The streaming platform Netflix’s decision to air the series Famagusta led to a spat between Turkey and Greece on Monday, with high-ranking government figures from both countries expressing their views.
Turkish Vice President Cevdet Yilmaz took to X, saying, “digital broadcasting platforms must not be used as tools for Greek Cypriot propaganda.”
He turned his attention to Eoka, saying the group had “attempted a coup d’état with dreams of Enosis, and massacred Turkish Cypriots, children and the elderly, indiscriminately.
“That was not a movie, it was real. The traces of this cruelty are still visible today,” he said.
Meanwhile, Turkey’s foreign ministry issued a statement, describing the series as “dark propaganda” which “distorted historical facts”.
“The series constitutes a great disrespect to the precious memories of the Turkish Cypriots who were massacred by bloodthirsty Greek Cypriot gangs between 1963 and 1974,” it said, adding the series was a “futile attempt to present the facts differently than they are”.
Greek Foreign Minister Giorgos Gerapetritis swiftly weighed in.
“The Turkish invasion of Cyprus is an issue which is not open to multiple interpretations. History has recorded it,” he said, adding that history cannot be written away or erased.
Meanwhile President Nikos Christodoulides said that those reacting negatively to it “have obviously not watched it”.

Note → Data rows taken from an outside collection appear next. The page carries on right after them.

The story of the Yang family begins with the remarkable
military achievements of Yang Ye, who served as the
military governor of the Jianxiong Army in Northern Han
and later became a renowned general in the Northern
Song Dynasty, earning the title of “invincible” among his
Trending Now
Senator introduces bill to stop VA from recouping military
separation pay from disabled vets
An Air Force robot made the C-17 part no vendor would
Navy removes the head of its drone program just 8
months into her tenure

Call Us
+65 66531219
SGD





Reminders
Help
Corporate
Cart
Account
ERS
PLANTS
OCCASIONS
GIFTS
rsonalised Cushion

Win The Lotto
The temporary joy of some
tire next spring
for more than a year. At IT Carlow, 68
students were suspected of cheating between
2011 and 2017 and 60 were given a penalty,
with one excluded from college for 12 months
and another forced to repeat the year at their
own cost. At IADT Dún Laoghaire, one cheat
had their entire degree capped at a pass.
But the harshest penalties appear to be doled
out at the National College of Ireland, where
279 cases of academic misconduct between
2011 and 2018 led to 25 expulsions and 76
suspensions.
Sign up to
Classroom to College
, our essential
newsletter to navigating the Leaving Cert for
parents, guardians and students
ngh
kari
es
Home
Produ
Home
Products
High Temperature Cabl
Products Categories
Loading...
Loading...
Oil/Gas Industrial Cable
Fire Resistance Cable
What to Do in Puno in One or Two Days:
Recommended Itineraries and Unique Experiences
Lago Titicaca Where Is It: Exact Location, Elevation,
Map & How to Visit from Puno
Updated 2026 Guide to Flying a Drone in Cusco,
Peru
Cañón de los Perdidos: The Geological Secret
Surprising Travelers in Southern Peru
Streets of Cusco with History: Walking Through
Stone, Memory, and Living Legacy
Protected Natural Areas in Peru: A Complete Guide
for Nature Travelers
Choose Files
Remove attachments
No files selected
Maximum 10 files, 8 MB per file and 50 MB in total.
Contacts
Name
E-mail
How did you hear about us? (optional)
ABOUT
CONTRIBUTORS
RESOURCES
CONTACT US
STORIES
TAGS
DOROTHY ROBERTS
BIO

“Apart from recording the truth, no one can question the Turkish invasion in 1974. [The series] also sends very important messages for those who happened to watch it. I watched it. It sends messages about the need to resolve the Cyprus problem and about relations between Greek Cypriots and Turkish Cypriots,” he said.
The show, which has already been shown in Cyprus, will land on Netflix on September 20
The series depicts events of the 1974 Turkish invasion, and its second leg, where people fled Varosha. The dramatic retelling is coupled with a story of a woman trying to flee with a baby in her arms as the invasion was in full swing.
But she falls down and is knocked out. When she wakes up, her baby has been taken.
Fifty years later, she and her husband are still trying to find their lost child.
The comments from Turkey come after Turkish Cypriot leader Ersin Tatar had expressed his disquiet at the series, saying, “the Cyprus issue never started in 1974” and that Turkey’s actions on the island in that year “saved the Turkish Cypriots from genocide”.
He also called for Turkish Cypriots to “make a different series to tell our own story”, and added “in return, we have to show the truth of the matter with a counter series”.
Such a series had been created in 2021, when Turkish public broadcaster TRT aired a show first called Bir Zamanlar Kibris (Once Upon a Time in Cyprus) and then Kibris: Zafere Dogru (Cyprus: Towards Victory).
That series had depicted events on the island between 1963 and 1974 but was not universally well received.
Newspaper Halkin Sesi, which was founded by Cyprus’ first Vice President Fazil Kucuk, described the series as “disrespectful towards our leader and historical facts”, while Kucuk’s son Mehmet Kucuk said his father was “virtually ignored” in the series.
“[Kucuk] is presented as a secondary or tertiary character, as a vague character,” he added.
The late Turkish Cypriot leader Rauf Denktash’s daughter Ender Denktash Vangol also criticised the series.